Given passage:
********************

Engine overspeed is an adjustable engine speed setting. The normal setting is 118% of rated speed. The setting prevents the engine from running at a speed that could cause damage to the engine. An engine speed that is greater than the engine speed setting will close a switch which shuts off the fuel to the engine. If the optional air inlet shutoff is provided, the switch will also shut off the inlet air.
Crank termination is an adjustable engine speed setting that signals the starter motor that the engine is firing and the cranking must be terminated. A switch will open in order to stop the current flow to the starter motor circuit when the engine speed setting is reached. The starter motor pinion gear will then disengage from the engine flywheel ring gear.
Oil Step Latch (3500 Series Engines)
The setting of the oil step latch is not adjustable. After (ESS-17) on the terminal strip of the junction box is energized, the contacts of the oil pressure step switch are held in the closed position. The oil pressure step switch will remain closed until 2 seconds after the engine has completely stopped. This action will prevent the shutoff from resetting below the oil step speed setting.

********************

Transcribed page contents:
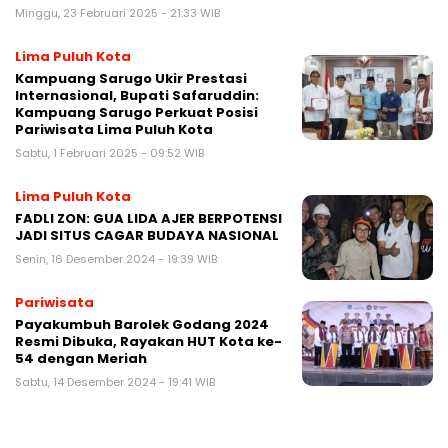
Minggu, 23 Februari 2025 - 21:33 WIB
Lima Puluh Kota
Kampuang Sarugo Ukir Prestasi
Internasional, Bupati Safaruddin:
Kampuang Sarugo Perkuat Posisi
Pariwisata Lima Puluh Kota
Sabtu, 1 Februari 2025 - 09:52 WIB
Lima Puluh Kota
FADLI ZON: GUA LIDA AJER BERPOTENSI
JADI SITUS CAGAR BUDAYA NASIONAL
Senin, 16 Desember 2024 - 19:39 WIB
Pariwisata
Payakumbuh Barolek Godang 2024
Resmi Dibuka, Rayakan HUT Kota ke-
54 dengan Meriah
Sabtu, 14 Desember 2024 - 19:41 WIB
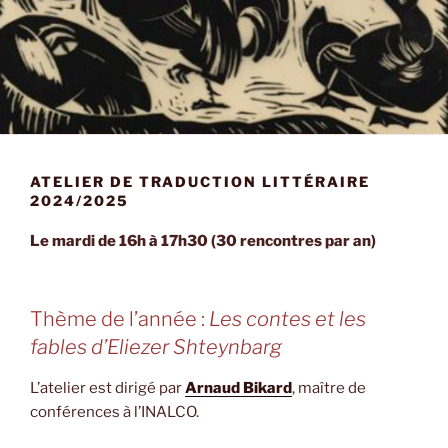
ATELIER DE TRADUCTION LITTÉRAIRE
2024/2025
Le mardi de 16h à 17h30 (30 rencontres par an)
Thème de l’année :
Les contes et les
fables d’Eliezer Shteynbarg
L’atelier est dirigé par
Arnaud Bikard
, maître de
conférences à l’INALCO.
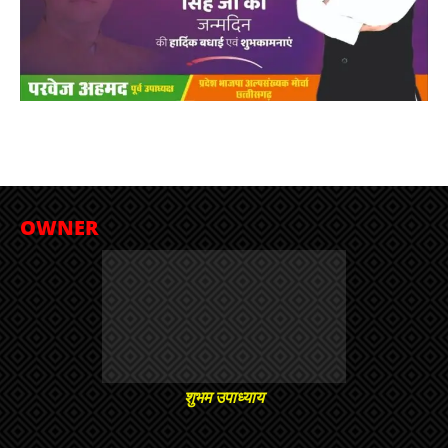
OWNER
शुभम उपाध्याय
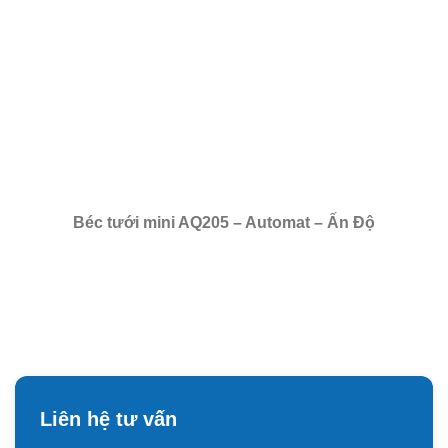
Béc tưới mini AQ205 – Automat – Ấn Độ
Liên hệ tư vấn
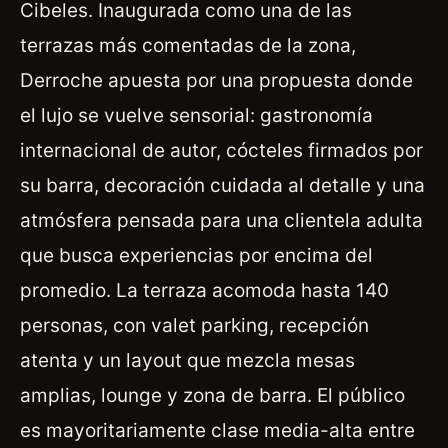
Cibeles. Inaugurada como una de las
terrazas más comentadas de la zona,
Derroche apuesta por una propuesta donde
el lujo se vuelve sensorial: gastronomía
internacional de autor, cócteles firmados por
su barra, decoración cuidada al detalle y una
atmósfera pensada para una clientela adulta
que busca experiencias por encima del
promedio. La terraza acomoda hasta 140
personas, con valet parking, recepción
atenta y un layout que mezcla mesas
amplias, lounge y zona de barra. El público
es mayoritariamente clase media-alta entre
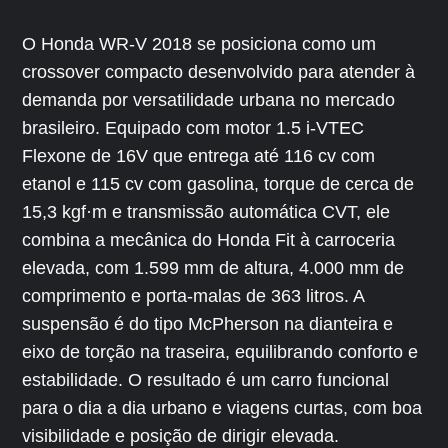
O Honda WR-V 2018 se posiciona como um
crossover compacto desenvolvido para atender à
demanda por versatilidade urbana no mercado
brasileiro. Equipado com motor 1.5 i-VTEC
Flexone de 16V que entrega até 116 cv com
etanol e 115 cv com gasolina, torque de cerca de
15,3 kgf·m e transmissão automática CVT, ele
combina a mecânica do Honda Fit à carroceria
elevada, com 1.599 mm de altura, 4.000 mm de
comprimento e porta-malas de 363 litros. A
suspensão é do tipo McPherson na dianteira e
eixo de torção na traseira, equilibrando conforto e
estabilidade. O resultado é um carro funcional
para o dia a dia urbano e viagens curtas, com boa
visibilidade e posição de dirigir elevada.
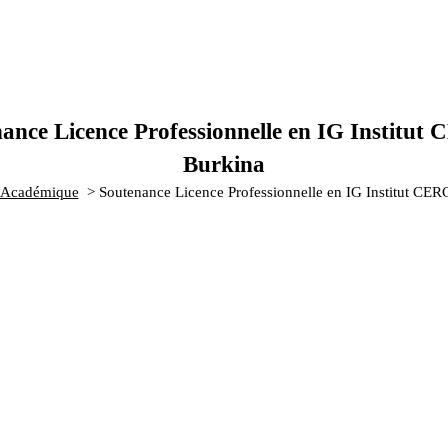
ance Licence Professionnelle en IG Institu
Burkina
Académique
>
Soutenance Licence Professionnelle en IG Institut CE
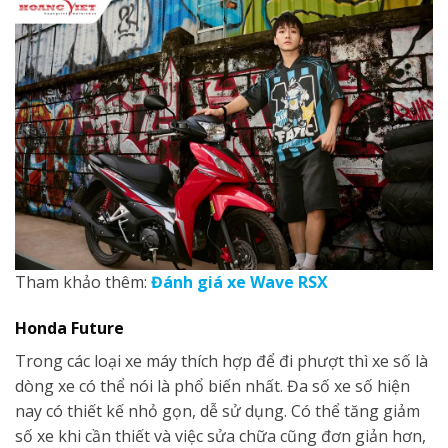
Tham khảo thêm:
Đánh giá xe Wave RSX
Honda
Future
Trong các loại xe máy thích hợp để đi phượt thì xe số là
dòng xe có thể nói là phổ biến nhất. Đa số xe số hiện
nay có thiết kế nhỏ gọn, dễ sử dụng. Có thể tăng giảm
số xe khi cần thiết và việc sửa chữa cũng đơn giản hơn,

********************

Written task A: According to the engine speed settings text, what is the normal overspeed setting?
Written task B: From the engine speed settings text, extract the stretch from "Engine overspeed is" through "flywheel ring gear.".
The data is not needed.

Written solution A: 118% of rated speed.

Written solution B:
Engine overspeed is an adjustable engine speed setting. The normal setting is 118% of rated speed. The setting prevents the engine from running at a speed that could cause damage to the engine. An engine speed that is greater than the engine speed setting will close a switch which shuts off the fuel to the engine. If the optional air inlet shutoff is provided, the switch will also shut off the inlet air.
Crank termination is an adjustable engine speed setting that signals the starter motor that the engine is firing and the cranking must be terminated. A switch will open in order to stop the current flow to the starter motor circuit when the engine speed setting is reached. The starter motor pinion gear will then disengage from the engine flywheel ring gear.